- _DIRECTIVE_: Retype the whole listing exactly. Leave out pictures.

- _RECORDS FOR THE EXERCISE_:

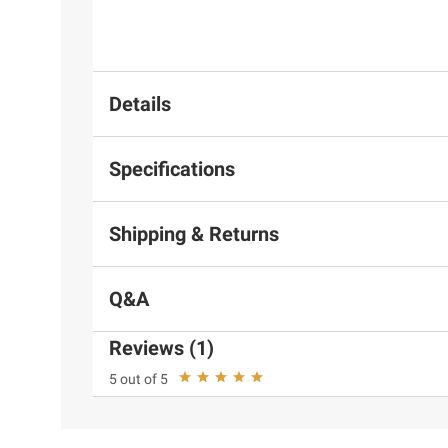
Details
Specifications
Shipping & Returns
Q&A
Reviews (1)
5 out of 5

- _SOLUTION FOR THIS PROBLEM_:
Details
Specifications
Shipping & Returns
Q&A
Reviews (1)
5 out of 5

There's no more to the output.